With a lot of pattern routing done on melamine boards, I find that the flush trim bits we use go blunt very fast, and also small grooves appear on the cutting edges. Any solutions or ideas?

Thank you


----------



## Phil P (Jul 25, 2010)

Hi Andries

As you've discovered melamine can be extremely aggressive. Because the substrate (particle board/chipboard) can and does contain a percentage of recycled materials it means that there's sometime glass, grit or even screws in there so solid carbide tooling isn't going to last either. If you are serious I'd suggest looking at replaceable tip carbide cutters:









_Above: TC-RT cutters from Wealden Tool. The turn-over tips are relatively inexpensive_

Initially these are quite expesive, however, the tips have either 2 or 4 edges (depending on size) and the carbide grade is considerably harder than that used on brazed tip tooling. The other advantage is that they never need to be sent out for resharpening. Mine come from Wealden Tool in the UK, although Trend, Titman and KWO (asee Versofix in their catalogue) also have selections within their ranges. In the USA Amana supply some TC-RT cutters, although my impression is that these haven't penetrated the USA non-CNC market to the same extent that they have in Europe

Regards

Phil


----------



## Andries (Feb 3, 2013)

Thanks Phil, this is a BIG help, I`ve never seen these type of bits before, I will follow the provided links!!


----------



## rwbaker (Feb 25, 2010)

*Mr*

There are 4 things you can do
1 - the bits with removable blanks are made to be sharpened ( usually at the makers facility) expensive - see how much spare blanks are so you can keep the machine in use during turnaround
2 - price and obtain a cheaper use and toss version with a bearing at the end to maintain your distance - carbide is not necessarily harder to be better, it is about matching the correct grade to the application - these look like 3rd shift units from a CNC machine.
3 - Try a different speed range or shifting the bit in the collet +/- 1/16" to see if you can get 3 stages of wear pattern
4 - if all else fails - give a call to Whiteside Machine Company, 4506 Shook Road, Claremont, NC 28610 Toll Free (800)225-3982 or Local (828)459-2141

good luck - Baker


----------



## DaninVan (Jan 1, 2012)

DIMAR also makes them. Available in Canada, and the US (US?)...
DIMAR Canada Ltd.


----------



## Andries (Feb 3, 2013)

Thanks Richard, The 3rd tip I already do, will keep the others in mind!


----------



## Phil P (Jul 25, 2010)

rwbaker said:


> 1 - the bits with removable blanks are made to be sharpened ( usually at the makers facility) expensive - see how much spare blanks are so you can keep the machine in use during turnaround


Sorry to say Richard, but the ones I showed are *not* resharpenable. I pay between £1.20 ($1.90) and £3 (US $3.20) a tip depending on size which makes them extremely cheap to use for template and trimming work especially against solid carbide or brazed carbide. When I ran a CNC I used to use similar non-bearing cutters for particle board - the feeds are slower than for solid carbide or PCD, but it doesn't ruin a cutter when you hit an inclusion



rwbaker said:


> these look like 3rd shift units from a CNC machine.

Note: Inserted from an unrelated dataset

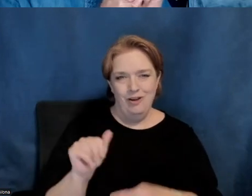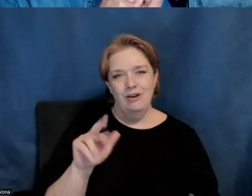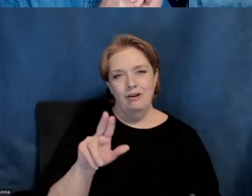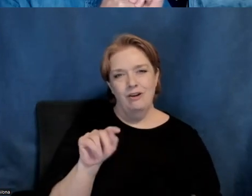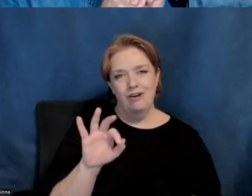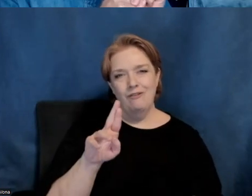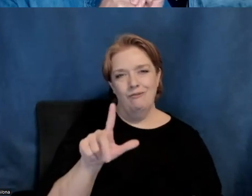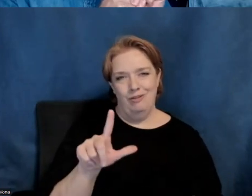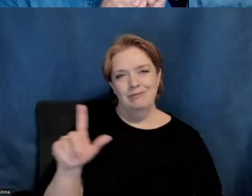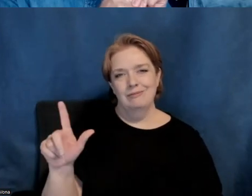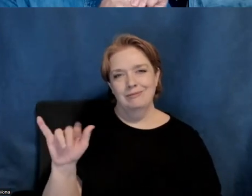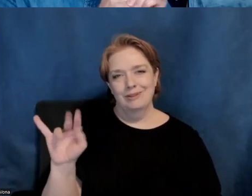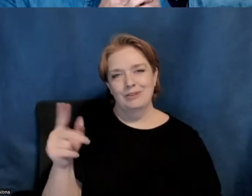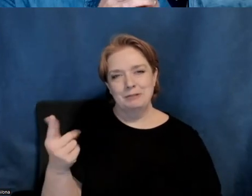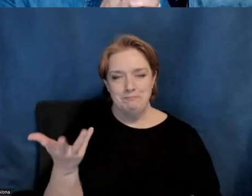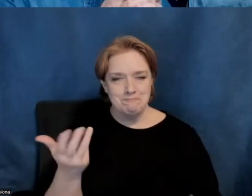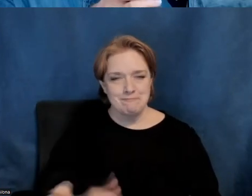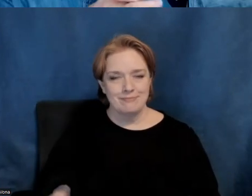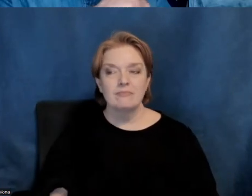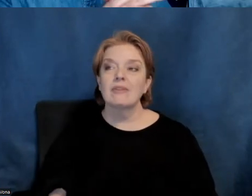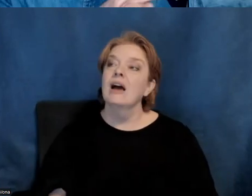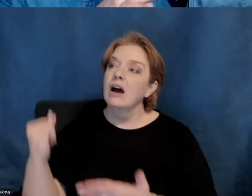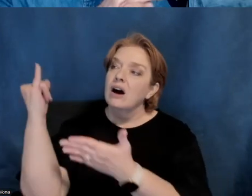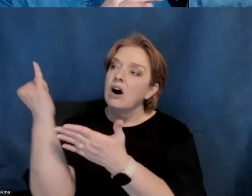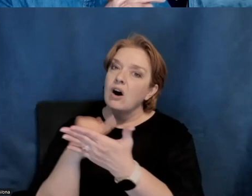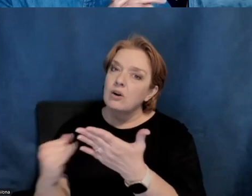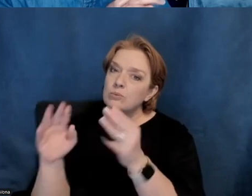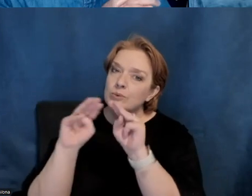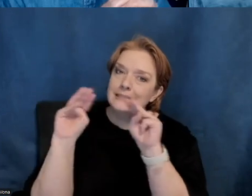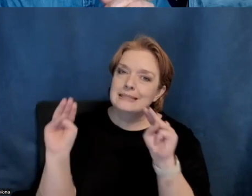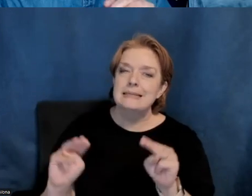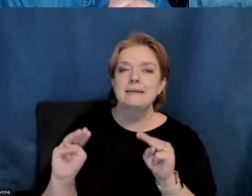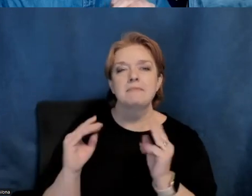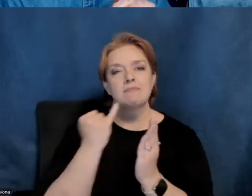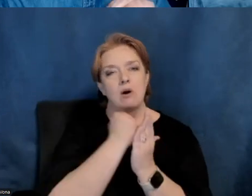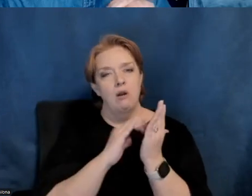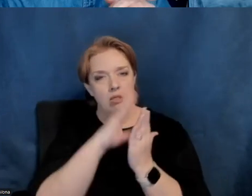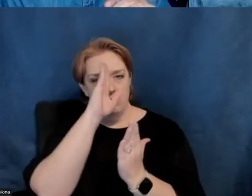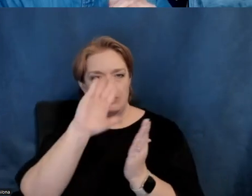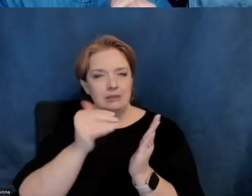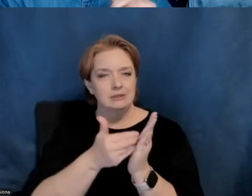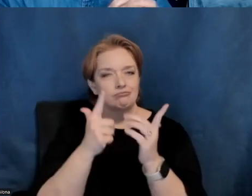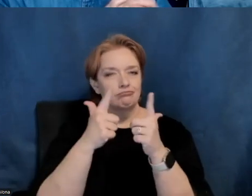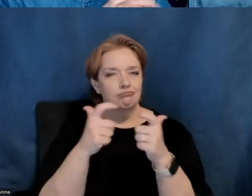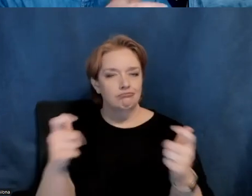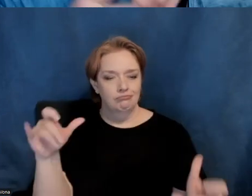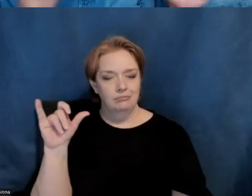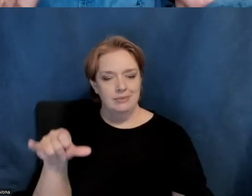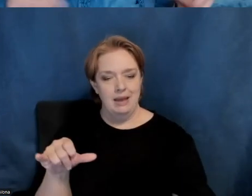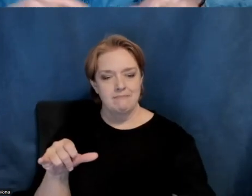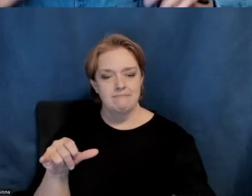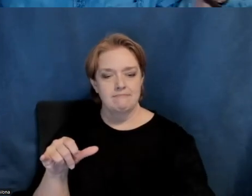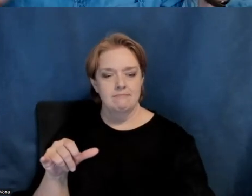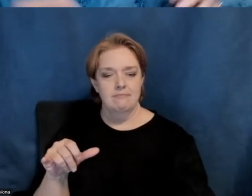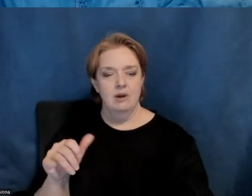art museums and, and, uh, you know, uh, uh, learning centers and so forth. Uh, um, most of the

Really? Tools used on MDF (and mine are - a lot) get pretty mucky, pretty quickly. Photo taken at the end of a long hard day's routing before they were stripped and cleaned

Regards

Phil


----------



## cagenuts (May 8, 2010)

The other option is to use a special table saw blade made for cutting melamine and then use a router bit to get that glue line finish.

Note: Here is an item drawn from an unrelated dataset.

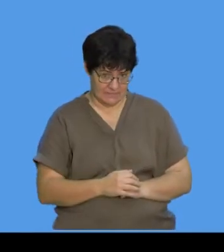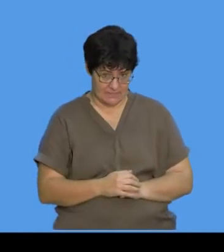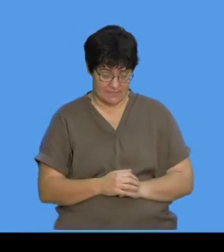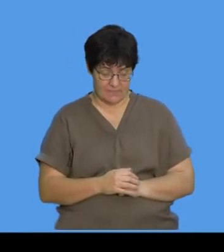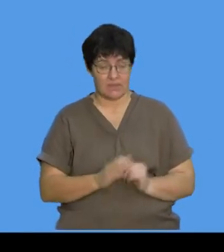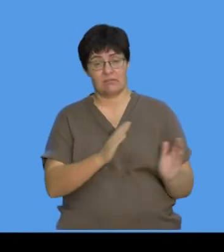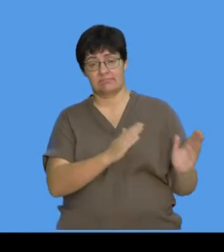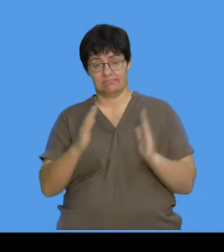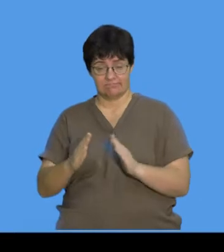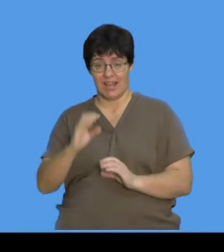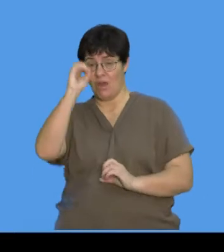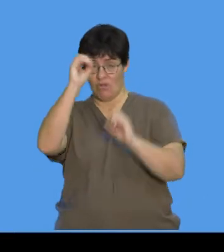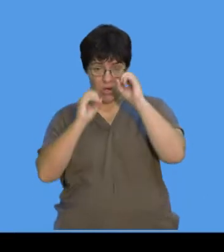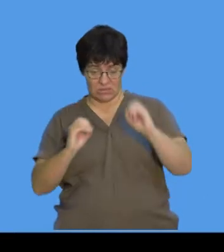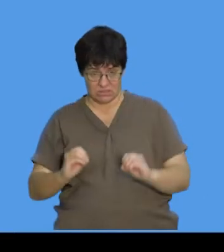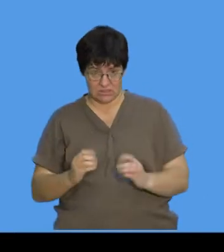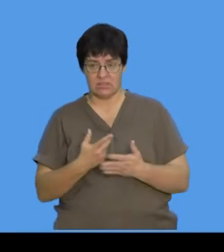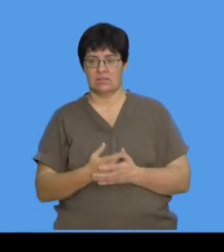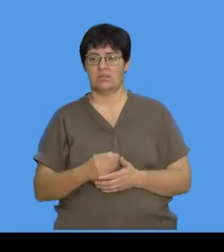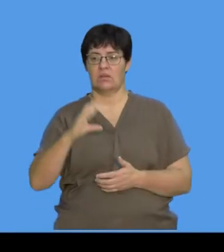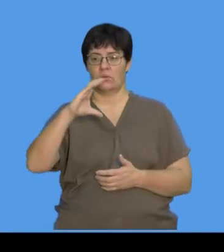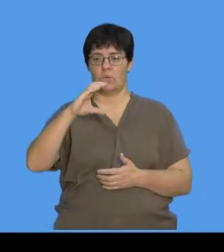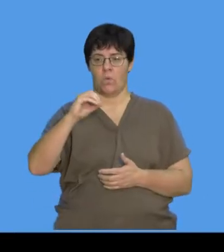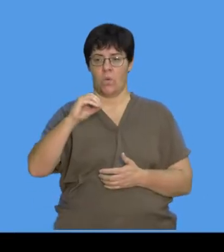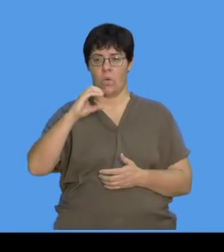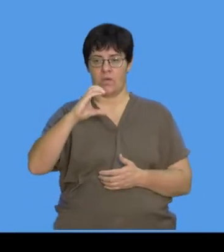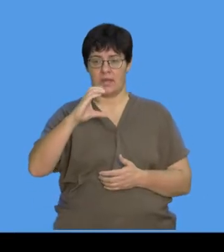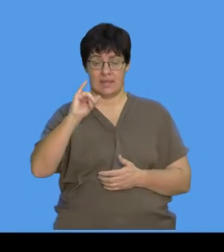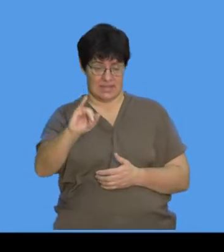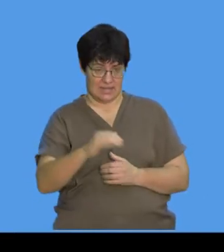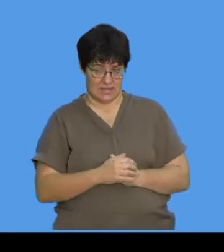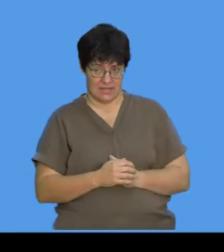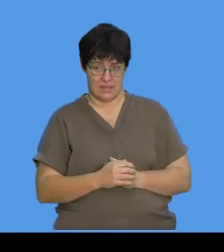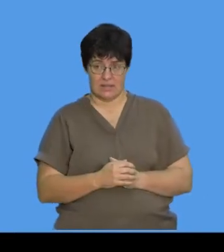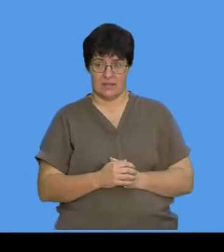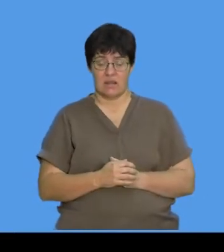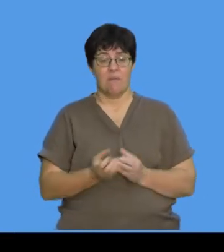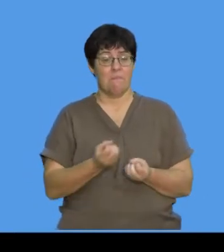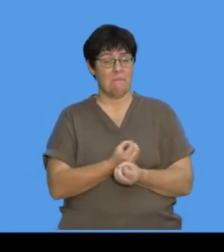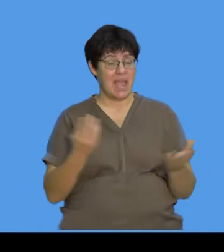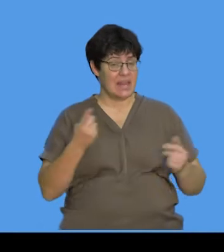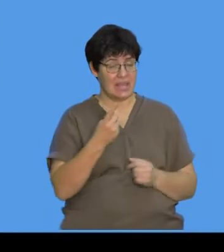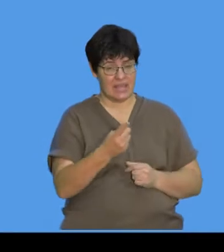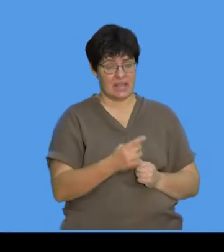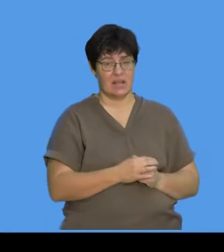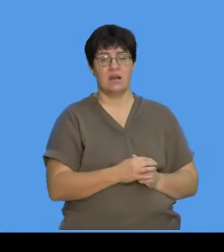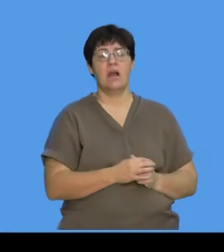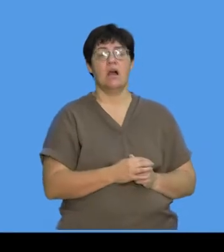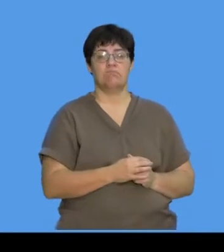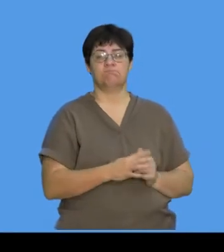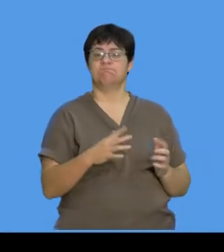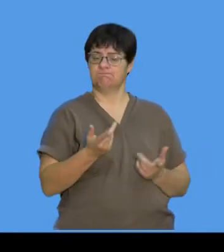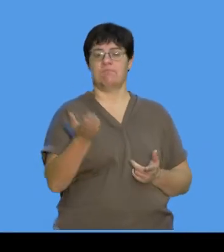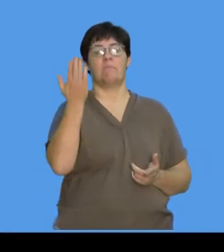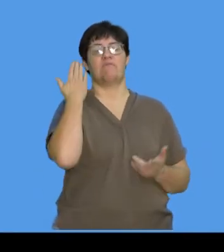If they are round, they are called coci, right? And lots of you, right, have actually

I think Torkcraft sells one.

I bought this router bit for Double sided laminate boards.


----------



## OPG3 (Jan 9, 2011)

Andries, Welcome to the Router Forums! We are very glad to have you as a fellow member! Above herein, you have several suggestions. Even before reading all of the replies, I thought of Hilton "Cagenuts" because he is a personal friend who is very knowledgeable, open-minded and *in your area*. That is one of about a thousand reasons that this forum is so valuable. There are almost always people in an area wherever you are that can make recommendations based on their experience and knowledge of local availability of products!
Good luck! Otis Guillebeau from Auburn, Georgia, USA


----------



## Jaccok (Nov 14, 2011)

You can get router bits that are made from ploycrystalline diamond that would last about 10 times as long as carbide bits. Try National Diamond Labs. 800/898-8665, ask for Gill. They are in Los Angeles, CA.


----------



## TJWoodworker (Jan 2, 2013)

I haven't seen this type of bit before. Thanks all for the input. I got to go check these out for myself. Seems like it might be more cost effective in the long run. Good luck Andries!


----------



## Phil P (Jul 25, 2010)

Jaccok said:


> You can get router bits that are made from polycrystalline diamond that would last about 10 times as long as carbide bits


Hi Jack

Apart from the astronomical price and the restricted range of shank sizes (here it used to be mainly large diameter, 16 or 20mm, for use in CNC routers), well there is at least one other major flaw with them; they are pretty useless on melamine (and I'm assuming that the OP means what is referred to as "melamine" in the USA, what we call MFC here - or melamine-faced chipboard - and that he's profile routing the edges including the core) because most chipboard production wherever you are in the world contains a percentage of recycled materials quite apart from naturally occuring calcite inclusions (or grit). Hit anything like that in MFC and your cutter is toast - the PCD tip will chip because it is relatively brittle. They are great on MDF, though. Finding that out a few years back cost me quite a lot of money - and a major argument with the supplier! Hopefully modern ones are better

Edit: I went and had a dig around and found this trim bit from Amana at $81 - OK if you're just trimming a decorative laminate (Formica), but not really big enough for template work. Still expensive, though. Couldn't find any off the shelf template trim biys, though

Andries, if you want to enquire about PCD I'd have thought that deBeers in SA were the natural starting point - apart from natural diamonds they are a major player in the artificial diamond market, too

Regards

Phil


----------



## Cherryville Chuck (Sep 28, 2010)

FYI Phil,
We call OSB (oriented strand board) chip board. We call the product you are describing particle board. It is the only product I know of over here that has a melamine coating. Saw blades seem to stand up to it better than router bits.


----------



## Andries (Feb 3, 2013)

I must admit that this discussion are coming close to "confusion" for me, I had thought that someone would just reply with a manufacturer and product serial number and that be the end of it. I appreciate all the input and will investigate every suggestion made, starting with the last post from Hilton as the Torkcraft brand is readily available in S.A.


----------



## Andries (Feb 3, 2013)

As an afterthought, using a table saw blade will not be much help in a pattern routing project,maybe only where you want to join boards.


----------



## cagenuts (May 8, 2010)

What about one of those Triton spindle Sanders? Use a template to get close as dammit then use your router for the final trim.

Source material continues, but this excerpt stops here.